-- begin Given information --
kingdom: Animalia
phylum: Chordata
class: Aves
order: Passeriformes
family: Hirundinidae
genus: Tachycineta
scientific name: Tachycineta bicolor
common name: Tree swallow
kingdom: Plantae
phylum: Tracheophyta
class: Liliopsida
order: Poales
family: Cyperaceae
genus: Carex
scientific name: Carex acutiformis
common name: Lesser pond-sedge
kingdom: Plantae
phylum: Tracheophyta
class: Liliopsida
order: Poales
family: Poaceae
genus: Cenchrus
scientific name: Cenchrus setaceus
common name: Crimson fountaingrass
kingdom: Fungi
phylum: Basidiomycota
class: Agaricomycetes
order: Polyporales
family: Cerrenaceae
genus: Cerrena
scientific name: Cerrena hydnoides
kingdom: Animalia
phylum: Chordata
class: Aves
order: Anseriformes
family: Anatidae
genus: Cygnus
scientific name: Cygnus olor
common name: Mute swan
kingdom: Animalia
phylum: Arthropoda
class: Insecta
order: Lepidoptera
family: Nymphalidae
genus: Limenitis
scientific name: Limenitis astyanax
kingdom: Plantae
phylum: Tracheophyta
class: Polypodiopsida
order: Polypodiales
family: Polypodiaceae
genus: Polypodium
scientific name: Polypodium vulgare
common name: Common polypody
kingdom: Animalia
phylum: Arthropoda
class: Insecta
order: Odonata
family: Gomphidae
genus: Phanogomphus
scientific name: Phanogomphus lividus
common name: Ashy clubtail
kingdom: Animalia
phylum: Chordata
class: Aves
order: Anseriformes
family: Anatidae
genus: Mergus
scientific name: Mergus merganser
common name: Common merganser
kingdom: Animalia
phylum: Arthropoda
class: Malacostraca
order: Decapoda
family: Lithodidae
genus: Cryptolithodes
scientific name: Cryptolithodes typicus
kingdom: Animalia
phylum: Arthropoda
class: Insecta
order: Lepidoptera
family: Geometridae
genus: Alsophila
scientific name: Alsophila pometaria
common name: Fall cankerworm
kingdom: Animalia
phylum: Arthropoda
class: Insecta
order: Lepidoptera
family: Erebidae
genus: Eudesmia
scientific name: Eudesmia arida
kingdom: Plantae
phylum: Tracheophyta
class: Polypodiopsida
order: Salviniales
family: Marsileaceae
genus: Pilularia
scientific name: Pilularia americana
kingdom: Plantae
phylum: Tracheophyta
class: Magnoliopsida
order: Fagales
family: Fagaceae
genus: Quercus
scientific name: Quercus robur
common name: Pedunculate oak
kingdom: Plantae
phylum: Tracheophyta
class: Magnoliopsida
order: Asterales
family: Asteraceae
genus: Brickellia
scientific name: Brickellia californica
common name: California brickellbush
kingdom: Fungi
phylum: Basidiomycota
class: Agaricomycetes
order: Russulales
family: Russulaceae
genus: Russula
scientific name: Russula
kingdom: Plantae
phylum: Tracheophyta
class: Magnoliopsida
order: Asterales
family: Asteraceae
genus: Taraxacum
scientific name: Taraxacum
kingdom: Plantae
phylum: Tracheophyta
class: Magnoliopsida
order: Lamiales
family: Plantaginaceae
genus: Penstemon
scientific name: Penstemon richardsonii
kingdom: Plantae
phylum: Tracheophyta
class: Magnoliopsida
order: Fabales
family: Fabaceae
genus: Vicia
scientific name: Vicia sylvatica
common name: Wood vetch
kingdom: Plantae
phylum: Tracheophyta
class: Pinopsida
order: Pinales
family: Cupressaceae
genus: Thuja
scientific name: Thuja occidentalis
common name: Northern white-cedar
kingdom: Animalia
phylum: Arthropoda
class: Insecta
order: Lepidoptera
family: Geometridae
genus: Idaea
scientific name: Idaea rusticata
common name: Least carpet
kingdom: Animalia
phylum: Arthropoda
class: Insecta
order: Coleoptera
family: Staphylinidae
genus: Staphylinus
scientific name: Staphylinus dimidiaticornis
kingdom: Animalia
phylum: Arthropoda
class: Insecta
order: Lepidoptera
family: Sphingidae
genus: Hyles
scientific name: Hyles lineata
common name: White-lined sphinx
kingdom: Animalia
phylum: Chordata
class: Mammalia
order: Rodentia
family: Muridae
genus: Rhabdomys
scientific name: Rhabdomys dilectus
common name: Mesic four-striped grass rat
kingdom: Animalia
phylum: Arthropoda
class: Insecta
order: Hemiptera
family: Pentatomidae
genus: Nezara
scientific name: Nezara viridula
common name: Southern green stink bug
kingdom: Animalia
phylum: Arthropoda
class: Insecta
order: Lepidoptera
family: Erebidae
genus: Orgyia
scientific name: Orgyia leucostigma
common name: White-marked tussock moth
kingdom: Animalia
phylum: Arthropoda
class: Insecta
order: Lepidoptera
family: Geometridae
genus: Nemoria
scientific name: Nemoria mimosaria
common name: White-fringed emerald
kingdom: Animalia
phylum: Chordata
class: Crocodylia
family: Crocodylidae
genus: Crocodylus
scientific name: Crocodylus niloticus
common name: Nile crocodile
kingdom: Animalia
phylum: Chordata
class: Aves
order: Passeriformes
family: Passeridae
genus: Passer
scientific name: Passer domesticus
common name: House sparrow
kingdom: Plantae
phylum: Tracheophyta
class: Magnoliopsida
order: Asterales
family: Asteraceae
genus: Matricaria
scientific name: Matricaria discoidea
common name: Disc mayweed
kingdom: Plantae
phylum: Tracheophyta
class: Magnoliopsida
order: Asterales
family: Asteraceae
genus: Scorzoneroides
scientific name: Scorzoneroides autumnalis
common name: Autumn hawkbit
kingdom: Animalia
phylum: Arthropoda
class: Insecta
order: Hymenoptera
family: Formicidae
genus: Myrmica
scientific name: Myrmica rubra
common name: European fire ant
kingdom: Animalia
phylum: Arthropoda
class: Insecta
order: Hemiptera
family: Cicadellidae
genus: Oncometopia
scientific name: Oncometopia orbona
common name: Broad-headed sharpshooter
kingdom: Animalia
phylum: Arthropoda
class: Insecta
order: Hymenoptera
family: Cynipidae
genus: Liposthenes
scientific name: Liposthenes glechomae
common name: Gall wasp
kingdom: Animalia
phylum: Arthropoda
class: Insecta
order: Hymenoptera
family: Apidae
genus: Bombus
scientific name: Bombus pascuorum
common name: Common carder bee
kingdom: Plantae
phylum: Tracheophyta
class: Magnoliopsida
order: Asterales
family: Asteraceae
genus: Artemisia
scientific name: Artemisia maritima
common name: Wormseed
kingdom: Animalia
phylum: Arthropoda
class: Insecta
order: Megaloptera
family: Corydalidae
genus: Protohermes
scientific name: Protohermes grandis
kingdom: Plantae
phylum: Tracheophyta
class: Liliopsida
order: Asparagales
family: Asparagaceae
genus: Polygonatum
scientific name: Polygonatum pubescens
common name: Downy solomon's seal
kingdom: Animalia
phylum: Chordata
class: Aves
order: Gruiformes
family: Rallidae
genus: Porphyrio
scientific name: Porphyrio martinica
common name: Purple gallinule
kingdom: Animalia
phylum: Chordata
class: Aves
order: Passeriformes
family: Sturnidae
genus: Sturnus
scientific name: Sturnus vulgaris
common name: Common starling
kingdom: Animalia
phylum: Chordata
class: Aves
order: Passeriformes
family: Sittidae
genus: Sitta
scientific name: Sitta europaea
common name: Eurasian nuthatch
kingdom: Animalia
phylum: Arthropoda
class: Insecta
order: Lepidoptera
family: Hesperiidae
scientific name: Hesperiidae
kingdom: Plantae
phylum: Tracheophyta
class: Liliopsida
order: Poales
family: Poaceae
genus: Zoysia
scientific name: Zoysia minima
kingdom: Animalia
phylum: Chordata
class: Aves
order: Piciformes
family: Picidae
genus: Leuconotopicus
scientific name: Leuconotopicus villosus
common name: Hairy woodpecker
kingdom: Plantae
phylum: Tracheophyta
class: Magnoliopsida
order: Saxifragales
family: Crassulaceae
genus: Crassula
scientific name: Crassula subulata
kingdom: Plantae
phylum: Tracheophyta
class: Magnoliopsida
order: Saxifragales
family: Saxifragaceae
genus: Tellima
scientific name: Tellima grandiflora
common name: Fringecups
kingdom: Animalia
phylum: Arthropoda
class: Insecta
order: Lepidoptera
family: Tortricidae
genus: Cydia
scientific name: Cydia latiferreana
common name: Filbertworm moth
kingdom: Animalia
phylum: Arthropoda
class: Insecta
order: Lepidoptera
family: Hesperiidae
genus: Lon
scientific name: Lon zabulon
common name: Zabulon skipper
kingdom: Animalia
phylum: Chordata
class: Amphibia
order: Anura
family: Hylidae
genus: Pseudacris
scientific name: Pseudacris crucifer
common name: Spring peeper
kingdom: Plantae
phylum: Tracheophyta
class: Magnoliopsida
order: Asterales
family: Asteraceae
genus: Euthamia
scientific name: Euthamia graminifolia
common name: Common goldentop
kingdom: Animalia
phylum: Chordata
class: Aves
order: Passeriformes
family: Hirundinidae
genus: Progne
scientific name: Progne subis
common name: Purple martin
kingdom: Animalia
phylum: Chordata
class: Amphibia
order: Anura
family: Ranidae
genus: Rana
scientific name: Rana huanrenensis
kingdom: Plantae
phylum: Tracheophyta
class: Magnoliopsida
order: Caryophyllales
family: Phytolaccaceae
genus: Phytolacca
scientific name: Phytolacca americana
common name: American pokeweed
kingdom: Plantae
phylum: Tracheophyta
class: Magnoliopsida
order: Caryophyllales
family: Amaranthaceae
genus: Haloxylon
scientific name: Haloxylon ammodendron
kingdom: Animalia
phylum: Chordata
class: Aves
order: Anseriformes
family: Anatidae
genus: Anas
-- end Given information --
## Exercise details
Copy the lines exactly as they appear, starting at the first line of the rows and ending with the line that contains "genus: Cenchrus", including both of those lines.

## The response
kingdom: Animalia
phylum: Chordata
class: Aves
order: Passeriformes
family: Hirundinidae
genus: Tachycineta
scientific name: Tachycineta bicolor
common name: Tree swallow
kingdom: Plantae
phylum: Tracheophyta
class: Liliopsida
order: Poales
family: Cyperaceae
genus: Carex
scientific name: Carex acutiformis
common name: Lesser pond-sedge
kingdom: Plantae
phylum: Tracheophyta
class: Liliopsida
order: Poales
family: Poaceae
genus: Cenchrus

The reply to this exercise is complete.